**What to work on**
Please copy each line from the entries that contains the string "deliveribles".

**Dataset excerpts**

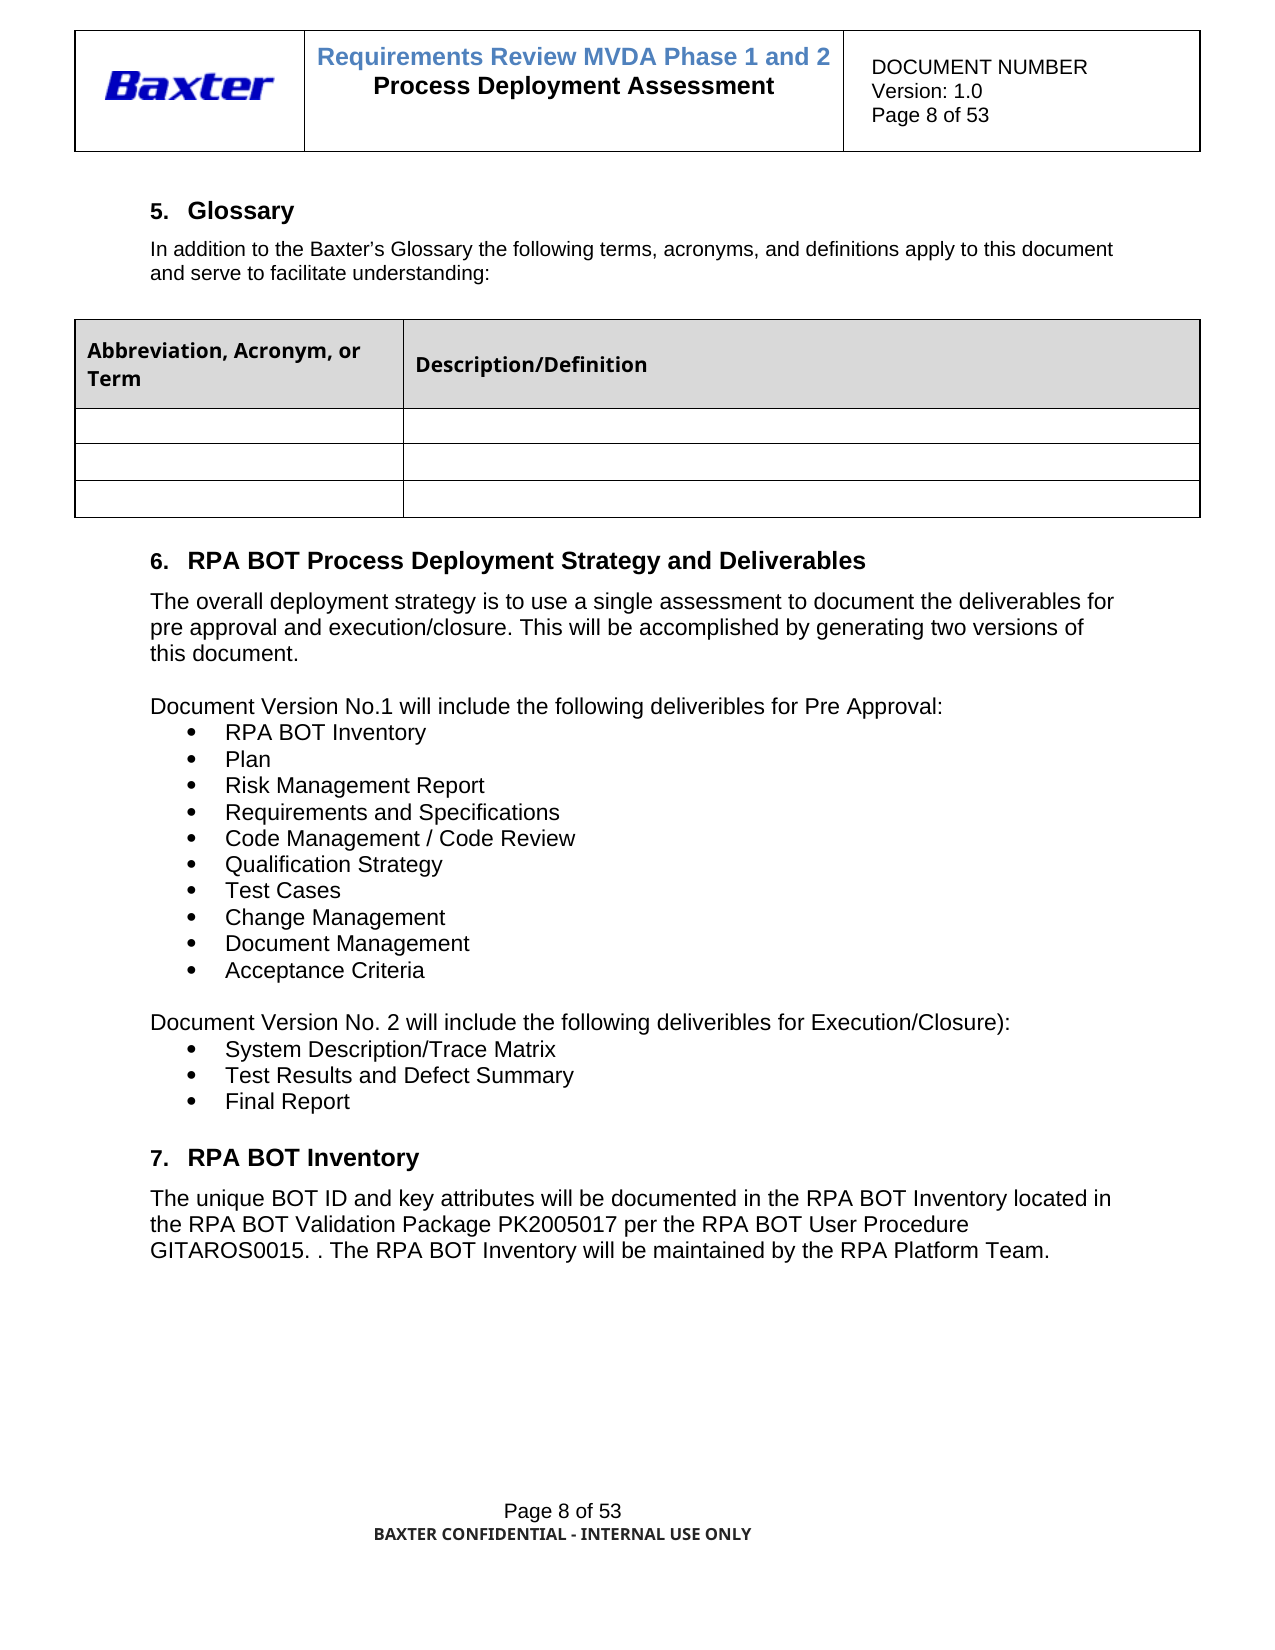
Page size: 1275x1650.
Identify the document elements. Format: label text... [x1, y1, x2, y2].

table_cell [76, 444, 403, 480]
table_header Description/Definition [404, 320, 1199, 408]
table_header Abbreviation, Acronym, or Term [76, 320, 403, 408]
list Acceptance Criteria [187, 957, 1125, 983]
list Final Report [187, 1088, 1125, 1115]
list RPA BOT Inventory [187, 719, 1125, 746]
list Document Version No.1 will include the following deliveribles for Pre Approval: [150, 693, 1125, 719]
text The unique BOT ID and key attributes will be documented in the RPA BOT Inventory located in the RPA BOT Validation Package PK2005017 per the RPA BOT User Procedure GITAROS0015. . The RPA BOT Inventory will be maintained by the RPA Platform Team. [150, 1185, 1125, 1264]
list Risk Management Report [187, 772, 1125, 798]
list Test Results and Defect Summary [187, 1062, 1125, 1088]
subtitle RPA BOT Inventory [150, 1143, 1125, 1172]
list Qualification Strategy [187, 851, 1125, 877]
subtitle Glossary [150, 196, 1125, 225]
list Change Management [187, 904, 1125, 930]
text In addition to the Baxter’s Glossary the following terms, acronyms, and definitions apply to this document and serve to facilitate understanding: [150, 237, 1125, 285]
list Test Cases [187, 877, 1125, 904]
list Plan [187, 746, 1125, 772]
list The overall deployment strategy is to use a single assessment to document the deliverables for pre approval and execution/closure. This will be accomplished by generating two versions of this document. [150, 588, 1125, 667]
list Document Management [187, 930, 1125, 957]
list Document Version No. 2 will include the following deliveribles for Execution/Closure): [150, 1009, 1125, 1036]
subtitle RPA BOT Process Deployment Strategy and Deliverables [150, 546, 1125, 575]
list Requirements and Specifications [187, 798, 1125, 825]
list Code Management / Code Review [187, 825, 1125, 851]
table_cell [404, 409, 1199, 443]
table_cell [404, 481, 1199, 517]
picture [104, 71, 275, 100]
table_cell [76, 481, 403, 517]
list System Description/Trace Matrix [187, 1036, 1125, 1062]
table_cell [76, 409, 403, 443]
table_cell [404, 444, 1199, 480]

**Output below**
list Document Version No.1 will include the following deliveribles for Pre Approval: [150, 693, 1125, 719]
list Document Version No. 2 will include the following deliveribles for Execution/Closure): [150, 1009, 1125, 1036]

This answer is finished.